All of this happens in a short span of time – I completed the game four times before writing this article, and two of those happened in the same day – meaning you’re always busy, and almost always see something new even when you’re playing a scenario you’ve cleared before. However this barrage of new isn’t able to cover up the fact that the experience just doesn’t come together as flawlessly as BokuNatsu’s endless slice of summer. It’s a lot easier to believe one little boy can have a few perfect weeks with his aunt and uncle than it is an entire family going through the vast majority of their lives without big said-what-can’t-be-unsaid fights, nobody losing their job through no fault of their own, or parents ever worrying where the heck their teen is after they promised they’d be home by 10pm. Thanks to this enforced veneer of innocence there are too many times when Bokura no Kazoku feels old-fashioned and sanitised rather than relentlessly wholesome (especially for a game subtitled “My Family Growing up in the 21st Century”), the glorious mess that is life smoothed away until it makes Happy Days look like a hard-hitting documentary.

As expertly realised as all those heartfelt scenes of domestic bliss are there’s no escaping the fact that the game’s multiple endings are based entirely around the number of kids you can get married off before the parents retire. I can’t help but recoil a little at the thought of marriage and babies being the grandest future the game can offer the children within it, especially as the Boku no Natsuyasumi series has always put such great effort into showing adults with interesting lives away from the expected treadmill – the travelling photographer, the artist, the small shop owner, the dairy farmer. The children here can still grow up to be animators, clothing designers, and all sorts of other diverse professionals too, but it’s always “better” if they get married and have at least one kid – ideally more – along the way.

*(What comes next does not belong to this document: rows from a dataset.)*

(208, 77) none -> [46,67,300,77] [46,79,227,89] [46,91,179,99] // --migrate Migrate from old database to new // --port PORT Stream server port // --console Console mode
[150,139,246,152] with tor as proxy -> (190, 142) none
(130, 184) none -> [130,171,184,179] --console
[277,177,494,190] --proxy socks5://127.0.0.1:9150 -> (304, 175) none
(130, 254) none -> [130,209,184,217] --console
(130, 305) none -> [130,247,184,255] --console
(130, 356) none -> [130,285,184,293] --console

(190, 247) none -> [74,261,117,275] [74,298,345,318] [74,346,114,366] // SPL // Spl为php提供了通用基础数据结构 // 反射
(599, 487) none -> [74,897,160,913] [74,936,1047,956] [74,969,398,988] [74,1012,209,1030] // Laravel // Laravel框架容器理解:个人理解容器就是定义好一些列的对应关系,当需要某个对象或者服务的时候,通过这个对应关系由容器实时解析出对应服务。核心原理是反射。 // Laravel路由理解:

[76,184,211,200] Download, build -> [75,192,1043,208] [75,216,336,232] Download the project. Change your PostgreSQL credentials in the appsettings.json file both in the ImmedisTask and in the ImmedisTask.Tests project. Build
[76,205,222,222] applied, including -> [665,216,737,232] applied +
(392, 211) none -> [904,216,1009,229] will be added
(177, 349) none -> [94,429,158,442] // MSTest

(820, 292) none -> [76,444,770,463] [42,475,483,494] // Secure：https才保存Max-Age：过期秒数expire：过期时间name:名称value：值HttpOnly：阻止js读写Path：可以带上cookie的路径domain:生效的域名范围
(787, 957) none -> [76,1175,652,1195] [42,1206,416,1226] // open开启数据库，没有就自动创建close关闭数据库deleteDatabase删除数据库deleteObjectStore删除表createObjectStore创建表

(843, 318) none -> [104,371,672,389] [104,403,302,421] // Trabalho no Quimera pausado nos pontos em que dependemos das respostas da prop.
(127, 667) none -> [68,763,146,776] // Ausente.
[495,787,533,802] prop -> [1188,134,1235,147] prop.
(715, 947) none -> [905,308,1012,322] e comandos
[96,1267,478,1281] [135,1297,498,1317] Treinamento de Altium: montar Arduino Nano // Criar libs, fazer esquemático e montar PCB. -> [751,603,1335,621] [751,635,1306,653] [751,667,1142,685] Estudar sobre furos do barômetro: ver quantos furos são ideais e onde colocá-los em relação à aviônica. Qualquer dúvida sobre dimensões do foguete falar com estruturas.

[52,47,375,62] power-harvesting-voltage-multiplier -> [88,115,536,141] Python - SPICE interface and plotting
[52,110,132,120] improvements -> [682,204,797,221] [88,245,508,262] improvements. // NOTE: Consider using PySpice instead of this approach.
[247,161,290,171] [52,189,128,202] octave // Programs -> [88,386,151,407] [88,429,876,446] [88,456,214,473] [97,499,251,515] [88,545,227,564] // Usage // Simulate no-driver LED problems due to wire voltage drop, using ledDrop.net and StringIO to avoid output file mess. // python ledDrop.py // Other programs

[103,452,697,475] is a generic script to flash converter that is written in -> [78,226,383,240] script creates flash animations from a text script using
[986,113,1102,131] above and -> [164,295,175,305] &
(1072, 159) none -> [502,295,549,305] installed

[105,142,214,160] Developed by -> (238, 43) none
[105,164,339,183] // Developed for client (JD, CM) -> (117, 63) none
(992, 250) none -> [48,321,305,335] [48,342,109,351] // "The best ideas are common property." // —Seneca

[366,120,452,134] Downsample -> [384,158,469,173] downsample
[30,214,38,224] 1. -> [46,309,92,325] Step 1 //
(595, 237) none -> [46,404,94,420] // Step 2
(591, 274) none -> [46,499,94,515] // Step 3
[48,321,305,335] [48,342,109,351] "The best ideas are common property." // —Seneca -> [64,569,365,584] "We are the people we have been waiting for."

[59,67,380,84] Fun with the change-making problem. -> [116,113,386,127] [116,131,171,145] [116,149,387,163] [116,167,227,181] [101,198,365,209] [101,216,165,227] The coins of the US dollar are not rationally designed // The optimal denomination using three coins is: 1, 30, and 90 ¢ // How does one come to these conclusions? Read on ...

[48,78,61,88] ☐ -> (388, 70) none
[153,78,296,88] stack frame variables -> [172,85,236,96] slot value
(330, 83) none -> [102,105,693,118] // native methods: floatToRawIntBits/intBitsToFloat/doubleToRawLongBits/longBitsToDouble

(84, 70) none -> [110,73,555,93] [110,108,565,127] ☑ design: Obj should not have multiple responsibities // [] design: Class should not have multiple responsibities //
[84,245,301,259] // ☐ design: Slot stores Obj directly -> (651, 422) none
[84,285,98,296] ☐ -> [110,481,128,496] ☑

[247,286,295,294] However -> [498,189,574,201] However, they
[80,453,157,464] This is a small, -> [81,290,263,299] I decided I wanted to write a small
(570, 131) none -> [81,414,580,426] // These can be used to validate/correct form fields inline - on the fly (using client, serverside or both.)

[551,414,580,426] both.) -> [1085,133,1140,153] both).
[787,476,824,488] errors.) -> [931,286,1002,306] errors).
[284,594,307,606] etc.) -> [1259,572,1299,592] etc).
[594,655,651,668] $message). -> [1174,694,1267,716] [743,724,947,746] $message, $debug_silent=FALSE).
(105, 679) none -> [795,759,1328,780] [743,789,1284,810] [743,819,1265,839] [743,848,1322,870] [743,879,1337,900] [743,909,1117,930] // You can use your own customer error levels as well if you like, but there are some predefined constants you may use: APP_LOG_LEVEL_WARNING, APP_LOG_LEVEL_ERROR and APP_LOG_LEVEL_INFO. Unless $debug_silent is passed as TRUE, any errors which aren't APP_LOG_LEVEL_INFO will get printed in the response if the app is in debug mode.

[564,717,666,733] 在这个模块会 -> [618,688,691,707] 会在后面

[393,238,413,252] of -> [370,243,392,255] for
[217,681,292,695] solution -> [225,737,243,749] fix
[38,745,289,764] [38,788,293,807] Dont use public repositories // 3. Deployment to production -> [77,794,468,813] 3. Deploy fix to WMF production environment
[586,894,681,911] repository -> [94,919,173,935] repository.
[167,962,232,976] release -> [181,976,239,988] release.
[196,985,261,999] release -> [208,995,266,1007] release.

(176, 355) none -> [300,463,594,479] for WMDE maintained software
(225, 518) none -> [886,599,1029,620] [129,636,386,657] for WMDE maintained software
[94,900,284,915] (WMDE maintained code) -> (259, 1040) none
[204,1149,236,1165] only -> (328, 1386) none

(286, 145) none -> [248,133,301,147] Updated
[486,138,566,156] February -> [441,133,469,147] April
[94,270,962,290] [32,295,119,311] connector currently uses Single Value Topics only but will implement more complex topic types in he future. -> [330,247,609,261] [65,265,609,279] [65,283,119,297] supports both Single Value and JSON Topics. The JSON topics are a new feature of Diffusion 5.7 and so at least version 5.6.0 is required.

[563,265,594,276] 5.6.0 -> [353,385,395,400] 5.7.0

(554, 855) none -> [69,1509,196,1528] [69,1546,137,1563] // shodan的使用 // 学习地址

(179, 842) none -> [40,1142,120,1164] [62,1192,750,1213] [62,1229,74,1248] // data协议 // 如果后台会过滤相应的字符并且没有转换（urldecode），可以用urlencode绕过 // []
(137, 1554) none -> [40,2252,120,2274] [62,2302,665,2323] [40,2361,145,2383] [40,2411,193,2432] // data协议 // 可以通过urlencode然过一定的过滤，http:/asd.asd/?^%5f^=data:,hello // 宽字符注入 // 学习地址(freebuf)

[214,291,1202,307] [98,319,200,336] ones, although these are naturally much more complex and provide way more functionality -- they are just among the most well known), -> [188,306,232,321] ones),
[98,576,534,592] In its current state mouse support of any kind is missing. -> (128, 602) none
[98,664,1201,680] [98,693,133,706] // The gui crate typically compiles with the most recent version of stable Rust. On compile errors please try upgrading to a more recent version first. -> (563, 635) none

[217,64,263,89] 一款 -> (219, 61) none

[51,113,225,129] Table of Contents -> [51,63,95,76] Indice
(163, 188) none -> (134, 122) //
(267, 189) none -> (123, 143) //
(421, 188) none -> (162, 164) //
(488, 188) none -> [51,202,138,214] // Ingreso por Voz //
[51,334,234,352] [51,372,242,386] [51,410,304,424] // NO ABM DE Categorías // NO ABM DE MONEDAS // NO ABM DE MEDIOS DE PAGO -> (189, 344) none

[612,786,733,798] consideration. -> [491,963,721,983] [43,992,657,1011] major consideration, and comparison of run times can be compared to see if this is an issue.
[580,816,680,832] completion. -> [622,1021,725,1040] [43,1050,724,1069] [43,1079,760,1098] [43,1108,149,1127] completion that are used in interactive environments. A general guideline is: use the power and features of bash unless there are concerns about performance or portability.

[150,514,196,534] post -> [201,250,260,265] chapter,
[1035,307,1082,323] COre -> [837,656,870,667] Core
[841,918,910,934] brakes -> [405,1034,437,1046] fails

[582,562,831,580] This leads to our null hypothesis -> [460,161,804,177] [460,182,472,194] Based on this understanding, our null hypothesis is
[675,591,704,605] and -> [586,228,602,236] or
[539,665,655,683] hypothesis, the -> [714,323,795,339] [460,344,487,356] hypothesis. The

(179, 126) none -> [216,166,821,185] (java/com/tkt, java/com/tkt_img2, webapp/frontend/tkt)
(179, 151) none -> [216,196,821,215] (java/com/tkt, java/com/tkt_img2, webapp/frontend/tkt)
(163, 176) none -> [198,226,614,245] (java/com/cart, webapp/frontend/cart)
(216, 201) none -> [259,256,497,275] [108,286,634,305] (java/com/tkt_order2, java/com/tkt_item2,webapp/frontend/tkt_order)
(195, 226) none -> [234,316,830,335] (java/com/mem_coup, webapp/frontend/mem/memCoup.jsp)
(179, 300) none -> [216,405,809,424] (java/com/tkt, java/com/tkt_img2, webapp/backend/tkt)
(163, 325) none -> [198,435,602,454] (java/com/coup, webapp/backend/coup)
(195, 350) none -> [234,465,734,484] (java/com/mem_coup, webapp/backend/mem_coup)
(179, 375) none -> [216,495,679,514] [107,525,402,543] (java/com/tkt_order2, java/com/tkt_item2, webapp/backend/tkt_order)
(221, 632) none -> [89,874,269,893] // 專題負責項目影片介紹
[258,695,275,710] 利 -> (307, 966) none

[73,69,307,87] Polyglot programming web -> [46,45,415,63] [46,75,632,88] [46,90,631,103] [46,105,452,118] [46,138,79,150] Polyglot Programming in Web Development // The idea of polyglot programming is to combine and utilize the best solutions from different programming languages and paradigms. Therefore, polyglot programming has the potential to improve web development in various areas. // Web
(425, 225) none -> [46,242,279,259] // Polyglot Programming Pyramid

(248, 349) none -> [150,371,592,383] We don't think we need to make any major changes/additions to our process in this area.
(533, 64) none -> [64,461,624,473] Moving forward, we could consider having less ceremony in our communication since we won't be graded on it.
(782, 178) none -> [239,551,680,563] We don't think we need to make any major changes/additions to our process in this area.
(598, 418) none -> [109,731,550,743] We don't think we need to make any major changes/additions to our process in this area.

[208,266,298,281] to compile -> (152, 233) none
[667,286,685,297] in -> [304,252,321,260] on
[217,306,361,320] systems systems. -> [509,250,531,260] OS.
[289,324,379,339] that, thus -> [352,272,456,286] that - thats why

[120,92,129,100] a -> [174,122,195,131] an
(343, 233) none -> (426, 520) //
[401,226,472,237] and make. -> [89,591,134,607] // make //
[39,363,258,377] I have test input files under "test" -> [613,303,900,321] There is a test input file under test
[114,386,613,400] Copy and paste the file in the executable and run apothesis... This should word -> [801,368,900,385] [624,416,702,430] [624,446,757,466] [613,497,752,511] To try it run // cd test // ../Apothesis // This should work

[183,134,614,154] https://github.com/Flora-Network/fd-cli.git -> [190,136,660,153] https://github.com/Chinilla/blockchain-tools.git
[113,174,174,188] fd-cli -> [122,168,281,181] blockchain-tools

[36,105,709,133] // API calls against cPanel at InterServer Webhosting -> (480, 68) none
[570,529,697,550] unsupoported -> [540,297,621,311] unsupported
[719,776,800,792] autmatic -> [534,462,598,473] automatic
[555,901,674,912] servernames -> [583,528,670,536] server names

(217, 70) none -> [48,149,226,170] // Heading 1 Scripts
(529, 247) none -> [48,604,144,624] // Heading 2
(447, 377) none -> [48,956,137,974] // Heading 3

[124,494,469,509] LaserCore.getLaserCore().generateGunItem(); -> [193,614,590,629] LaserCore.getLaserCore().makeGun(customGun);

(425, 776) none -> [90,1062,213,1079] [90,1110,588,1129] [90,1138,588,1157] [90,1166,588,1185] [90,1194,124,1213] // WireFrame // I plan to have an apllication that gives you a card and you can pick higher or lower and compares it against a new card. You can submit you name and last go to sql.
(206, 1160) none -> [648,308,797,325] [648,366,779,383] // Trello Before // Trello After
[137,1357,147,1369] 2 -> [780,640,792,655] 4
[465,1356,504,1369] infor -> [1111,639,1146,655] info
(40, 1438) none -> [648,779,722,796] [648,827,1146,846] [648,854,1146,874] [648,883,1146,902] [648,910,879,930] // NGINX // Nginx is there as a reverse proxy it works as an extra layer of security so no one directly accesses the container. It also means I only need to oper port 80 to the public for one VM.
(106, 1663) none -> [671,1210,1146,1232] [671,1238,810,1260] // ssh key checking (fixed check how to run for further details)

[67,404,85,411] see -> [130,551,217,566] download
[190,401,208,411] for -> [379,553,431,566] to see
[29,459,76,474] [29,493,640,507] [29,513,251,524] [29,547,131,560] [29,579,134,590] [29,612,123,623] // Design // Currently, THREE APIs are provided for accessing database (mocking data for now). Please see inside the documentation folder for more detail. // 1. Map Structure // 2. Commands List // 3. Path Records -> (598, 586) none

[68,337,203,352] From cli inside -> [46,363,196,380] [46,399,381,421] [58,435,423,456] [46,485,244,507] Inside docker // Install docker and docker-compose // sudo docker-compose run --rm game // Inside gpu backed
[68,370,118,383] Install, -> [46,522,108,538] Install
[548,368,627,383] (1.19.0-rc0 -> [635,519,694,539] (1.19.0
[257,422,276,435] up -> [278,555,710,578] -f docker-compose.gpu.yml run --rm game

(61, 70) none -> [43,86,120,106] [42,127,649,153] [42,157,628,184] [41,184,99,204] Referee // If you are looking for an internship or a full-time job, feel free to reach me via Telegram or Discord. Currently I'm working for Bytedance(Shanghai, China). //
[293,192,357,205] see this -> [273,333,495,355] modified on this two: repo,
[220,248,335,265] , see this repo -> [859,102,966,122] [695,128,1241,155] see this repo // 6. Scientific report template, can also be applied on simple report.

There’s a sincerity to Bokura no Kazoku’s love for one very specific and mostly imaginary type of family that in the moment is nothing short of enchanting, but the subject matter it’s grappling with is too broad for such a shallow one-note approach to really hit its mark.

[I can only cover games like this thanks to the support I receive through Ko-fi!]

One thought on “Bokura no Kazoku: It’s all about family

  1. Man that “get married and breed” end goal is such a Japanese societal thing. I still remember when the “for Girls” versions of the Bokujō Monogatari games would just straight up end prematurely if you got married to a guy.